Gonzalez continued on to explain that she will be offering her own Latin-inspired pistachio pairings.
“These snack pairings are perfect to indulge in while rooting for your favorite team and they’ll get families everywhere ‘crackin” with ‘futbol’ fever!”
But are pistachios really healthy for you? or has Gonzalez simply signed on as a Wonderful Pistachios spokeswoman as a smart business move?
The health benefits of pistachios
When it comes to nutrition, a super athlete like Gonzalez knows her stuff.
Pistachios really are a healthy snack, and according to the American Pistachio Growers, there is a large body of research supporting the addition of pistachios to a diet to help with everything from obesity prevention to heart disease.
The Pistachio Health Institute states that pistachios are an excellent source of copper and manganese, and a good source of thiamin and phosphorus.
Theyre also an excellent source of vitamin B6, offering 20 percent of the Daily Value per serving.

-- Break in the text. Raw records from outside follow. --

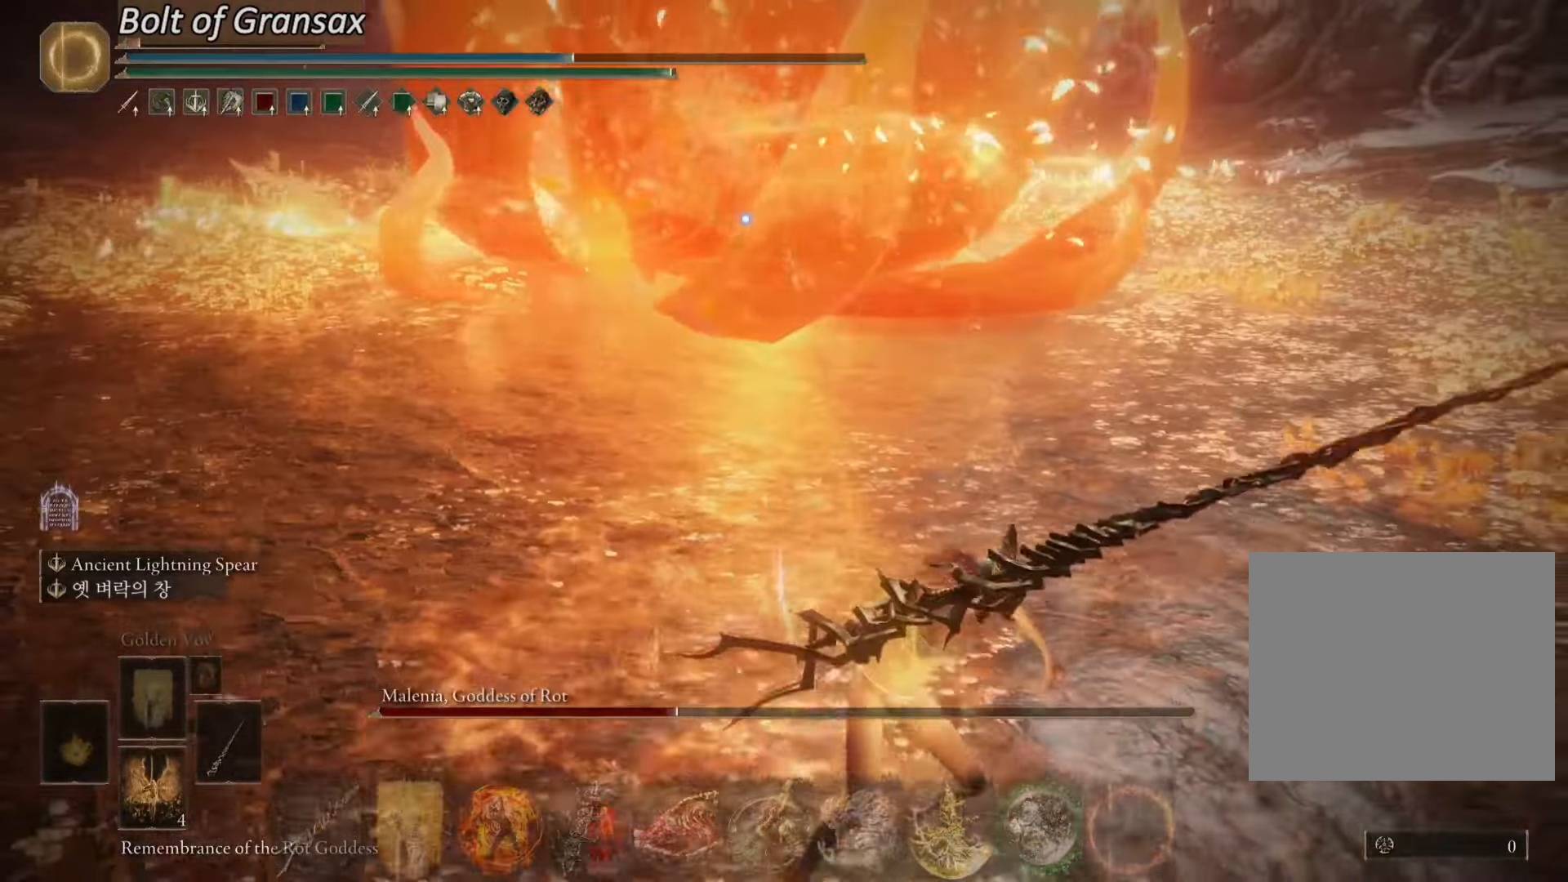
{"buttons": ["L2"], "left_stick": "up-right", "right_stick": "center", "events": []}
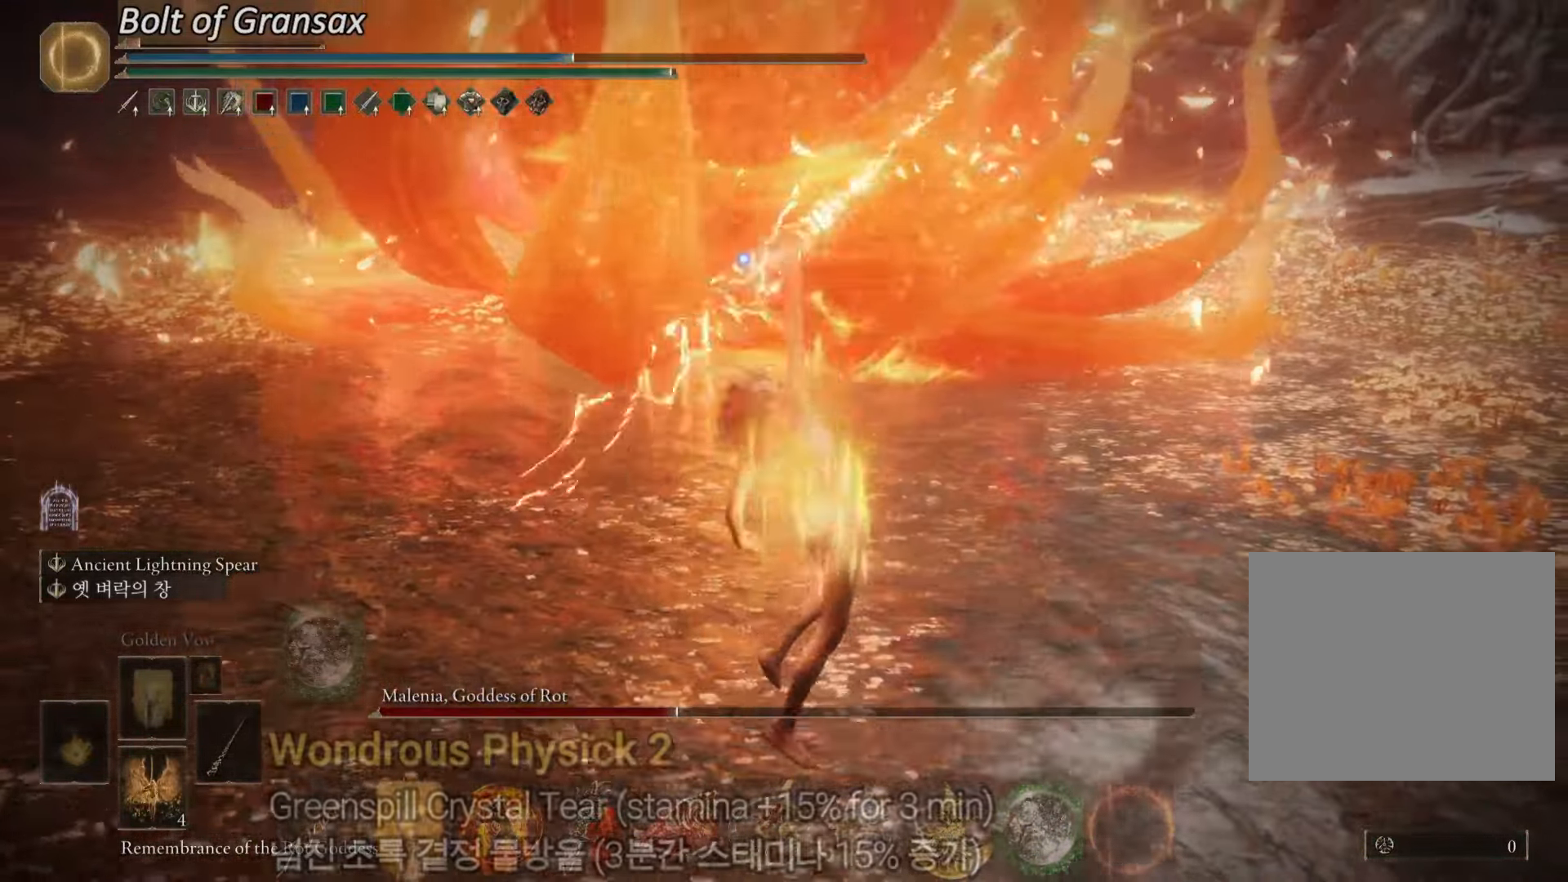
{"buttons": ["L2"], "left_stick": "up-right", "right_stick": "center", "events": []}
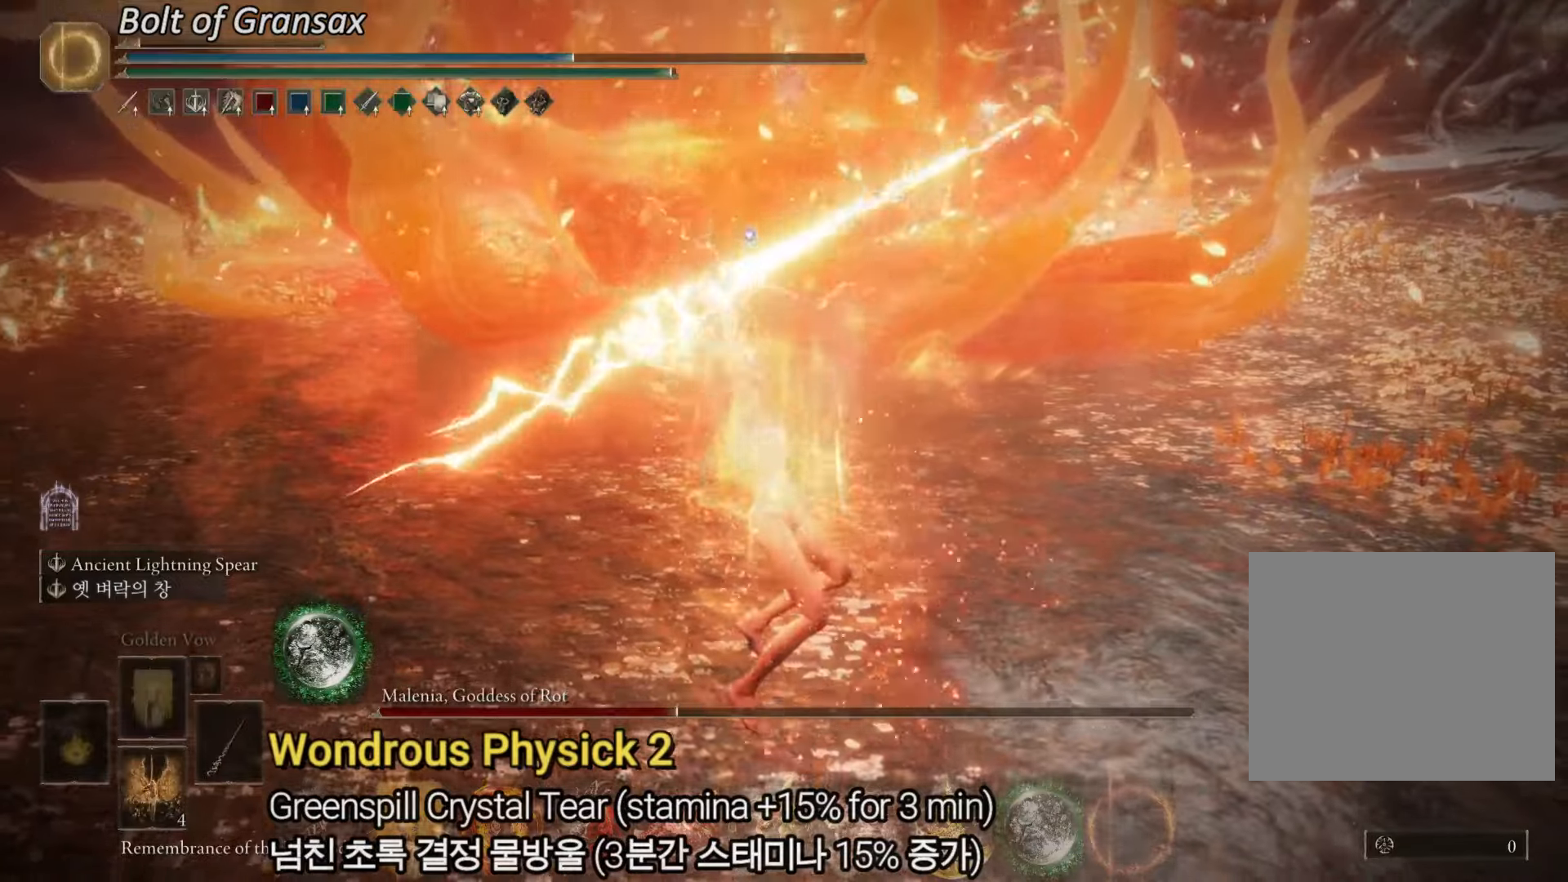
{"buttons": ["L2"], "left_stick": "up-right", "right_stick": "center", "events": []}
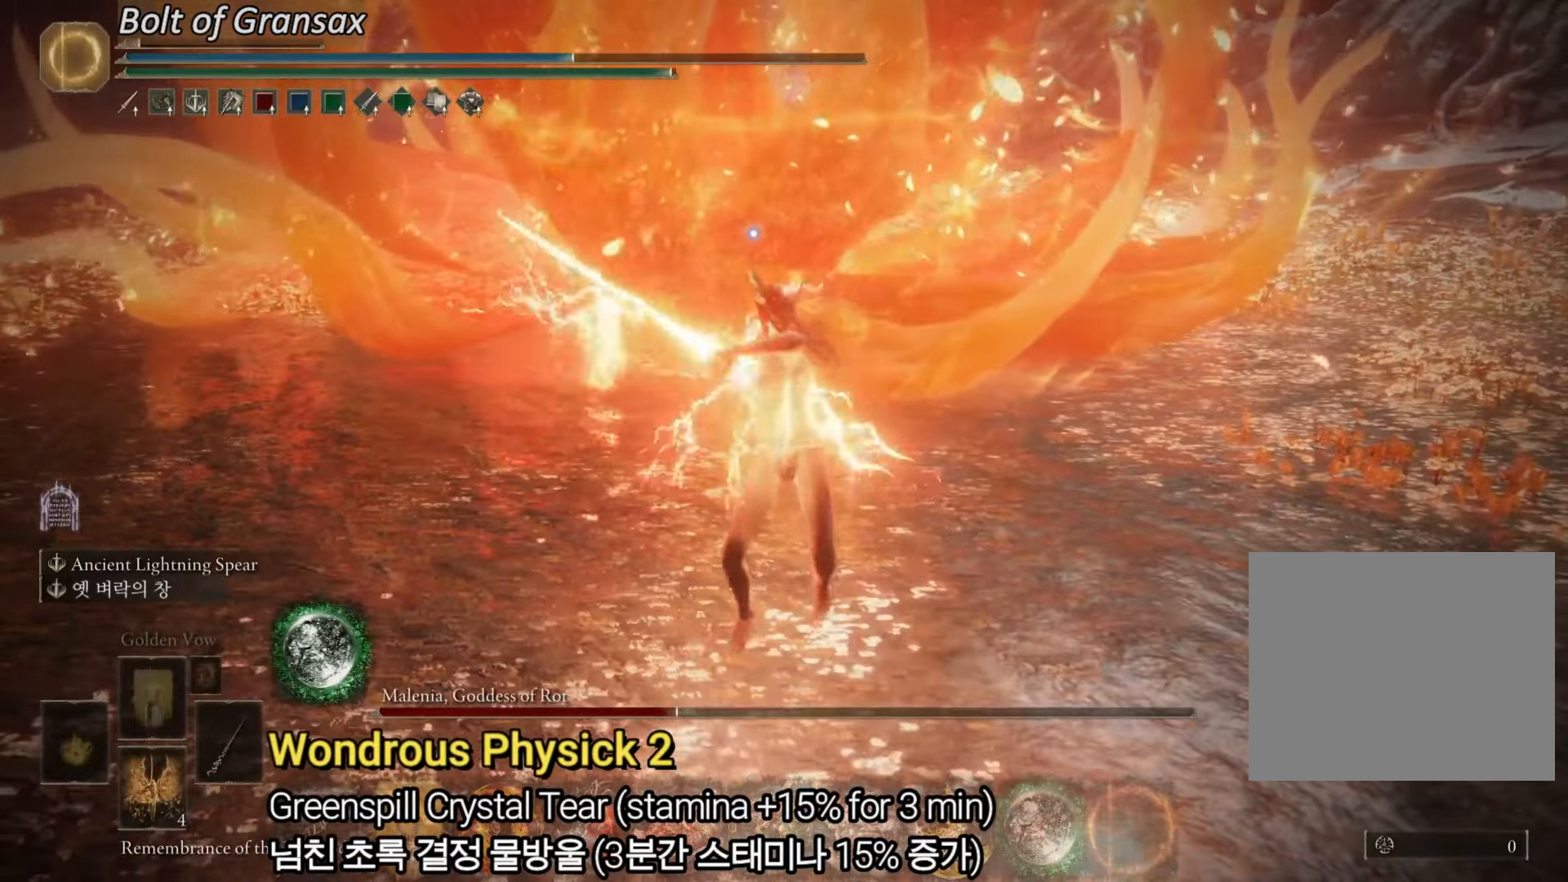
{"buttons": ["L2"], "left_stick": "up-left", "right_stick": "center", "events": [[334, "left_stick", "up"], [450, "left_stick", "up-left"]]}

In addition to these nutrients, pistachios offer a number of antioxidant properties that researchers say help protect the body from cell-damaging free-radicals.
“These results are the first to show the bioactive compounds are released during digestion and are available to be taken up by the body,” said Giuseppina Mandalari, Ph.D, pistachio researcher.
These nutrients contribute to the beneficial relationship between pistachio consumption and healthy outcomes, such as heart disease.
Pistachios are diverse in the number of antioxidants and polyphenols they contain when compared to other plants, and most of these substances can be identified by the numerous pigments seen in the kernel and skin of this nut.
Green and yellow pigments are indicative of beta-carotene, lutein, zeaxanthin, and chlorophyll, while anthocyanins, also found in blueberries, give pistachios their purplish red color.
The polyphenols, or catechins, are slightly yellow or white.
“Pistachios are a cholesterol-free snack that contains just 1.5 grams of saturated fat and 13 grams of fat per serving, the majority of which comes from monounsaturated and polyunsaturated fat,” indicates the American Pistachio Growers.
“A one-ounce serving of pistachios equals 49 nuts, which is more nuts per serving than any other snack nut. One serving has as much potassium (300 mg, 8 percent) as an orange (250 mg, 7 percent), making it a nutritious snack choice or ingredient to incorporate into daily diets.”
Pistachios are also certified by the American Heart Association as a heart-healthy food.
So, there’s no doubt you’d have to kick yourself, if you didn’t listen to soccer star Monica Gonzalez’s advice about pistachios.